Split nitrogen applications and cover crops are helping Iowa grower Ed Ulch improve his long-term no-till operation while enhancing the protection of local waterways.

When Ed Ulch took the plunge with no-till during the 1970s, his main goals were economic: cut trips across the field, reduce expenses and hold the line on yields.

After Ulch graduated from college and took a job in the fertilizer industry, his father passed away and Ulch was a young man facing a daunting challenge of making two jobs work.

“Since I had the other job I farmed at night and on weekends, so no-till made sense to me,” says Ulch, who now, with his son Brian, no-tills 2,200 acres of corn and soybeans near Solon, Iowa. “I didn’t have time to do all the tillage. As time went on, I realized we were improving our soils, including our soil structure.”

Split Applications

Ulch started no-tilling in the mid-1970s and has been 100% no-till since 1978. He started out by renting an Allis-Chalmers planter with a ripper coulter on the front. After a couple of years he liked the results and bought his own John Deere planter with a liquid fertilizer application system.

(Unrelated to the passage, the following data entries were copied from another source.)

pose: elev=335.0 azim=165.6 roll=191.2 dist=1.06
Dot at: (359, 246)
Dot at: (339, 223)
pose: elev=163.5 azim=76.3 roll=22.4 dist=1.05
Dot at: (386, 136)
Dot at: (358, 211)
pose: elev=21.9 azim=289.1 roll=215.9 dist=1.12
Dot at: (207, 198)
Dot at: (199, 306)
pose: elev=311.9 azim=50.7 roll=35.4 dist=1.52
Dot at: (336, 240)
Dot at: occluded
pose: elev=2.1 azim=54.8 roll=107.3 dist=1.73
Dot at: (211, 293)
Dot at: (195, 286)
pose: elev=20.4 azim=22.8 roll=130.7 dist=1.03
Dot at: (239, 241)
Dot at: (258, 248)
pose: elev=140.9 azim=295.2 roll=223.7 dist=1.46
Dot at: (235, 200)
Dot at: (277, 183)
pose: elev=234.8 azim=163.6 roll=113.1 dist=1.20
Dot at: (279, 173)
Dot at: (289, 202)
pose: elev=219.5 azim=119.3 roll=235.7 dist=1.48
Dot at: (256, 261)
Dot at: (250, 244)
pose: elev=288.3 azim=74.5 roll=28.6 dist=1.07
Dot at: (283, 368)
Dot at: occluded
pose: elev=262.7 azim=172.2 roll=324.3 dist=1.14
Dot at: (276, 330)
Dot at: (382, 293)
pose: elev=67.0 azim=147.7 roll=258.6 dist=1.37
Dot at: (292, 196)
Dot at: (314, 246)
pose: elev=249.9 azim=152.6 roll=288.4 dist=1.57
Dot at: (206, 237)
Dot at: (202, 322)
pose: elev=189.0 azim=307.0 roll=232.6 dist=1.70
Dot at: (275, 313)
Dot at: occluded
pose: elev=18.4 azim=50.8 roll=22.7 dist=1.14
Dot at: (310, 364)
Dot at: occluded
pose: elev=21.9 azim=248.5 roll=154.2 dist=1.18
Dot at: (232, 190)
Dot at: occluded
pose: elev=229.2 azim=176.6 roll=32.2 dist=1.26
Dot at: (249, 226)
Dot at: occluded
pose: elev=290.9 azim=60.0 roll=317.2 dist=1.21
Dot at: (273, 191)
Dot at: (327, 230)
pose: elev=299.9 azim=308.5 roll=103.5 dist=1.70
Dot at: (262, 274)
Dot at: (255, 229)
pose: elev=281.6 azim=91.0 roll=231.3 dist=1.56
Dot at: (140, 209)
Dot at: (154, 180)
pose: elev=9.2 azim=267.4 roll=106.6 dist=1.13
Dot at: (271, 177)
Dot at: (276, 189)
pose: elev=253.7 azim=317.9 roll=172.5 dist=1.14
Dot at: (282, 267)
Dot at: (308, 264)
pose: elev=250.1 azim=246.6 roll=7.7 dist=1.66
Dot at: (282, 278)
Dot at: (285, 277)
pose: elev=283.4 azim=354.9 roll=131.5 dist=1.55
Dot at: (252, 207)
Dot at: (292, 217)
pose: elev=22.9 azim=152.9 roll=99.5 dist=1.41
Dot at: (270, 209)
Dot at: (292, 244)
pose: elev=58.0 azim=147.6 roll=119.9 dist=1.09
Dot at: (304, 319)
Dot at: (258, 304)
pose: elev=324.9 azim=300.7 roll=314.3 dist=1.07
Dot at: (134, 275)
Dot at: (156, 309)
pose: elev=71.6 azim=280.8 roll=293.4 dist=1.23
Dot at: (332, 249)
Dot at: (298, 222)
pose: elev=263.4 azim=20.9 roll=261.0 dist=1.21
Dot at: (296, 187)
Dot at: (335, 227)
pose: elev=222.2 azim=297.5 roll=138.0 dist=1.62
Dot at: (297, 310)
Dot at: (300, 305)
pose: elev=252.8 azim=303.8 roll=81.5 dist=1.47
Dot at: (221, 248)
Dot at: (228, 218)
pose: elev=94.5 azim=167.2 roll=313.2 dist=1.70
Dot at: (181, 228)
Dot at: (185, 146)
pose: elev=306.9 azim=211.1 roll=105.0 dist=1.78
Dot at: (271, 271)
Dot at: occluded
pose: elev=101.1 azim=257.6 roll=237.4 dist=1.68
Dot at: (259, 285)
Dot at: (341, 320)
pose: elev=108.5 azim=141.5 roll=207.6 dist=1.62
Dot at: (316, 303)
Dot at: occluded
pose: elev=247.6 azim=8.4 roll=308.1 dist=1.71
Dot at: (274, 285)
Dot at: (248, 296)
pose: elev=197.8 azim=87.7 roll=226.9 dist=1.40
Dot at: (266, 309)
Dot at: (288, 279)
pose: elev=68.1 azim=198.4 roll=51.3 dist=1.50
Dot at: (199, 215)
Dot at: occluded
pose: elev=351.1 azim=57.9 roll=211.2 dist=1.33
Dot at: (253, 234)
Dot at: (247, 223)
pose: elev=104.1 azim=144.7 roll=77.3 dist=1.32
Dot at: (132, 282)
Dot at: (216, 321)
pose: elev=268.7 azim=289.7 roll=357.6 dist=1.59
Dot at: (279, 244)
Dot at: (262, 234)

Currently, Ulch plants about 300 acres of white corn and the remaining corn acres to yellow corn. Not long after switching to no-till, Ulch made the decision to quit applying anhydrous ammonia to his fields, and he does not apply any fertilizer in the fall ahead of spring crops.

“Anhydrous will kill the soil biological activity in the zone where it’s applied. That’s pretty well understood,” he says. “Even though it’s a lower cost source of…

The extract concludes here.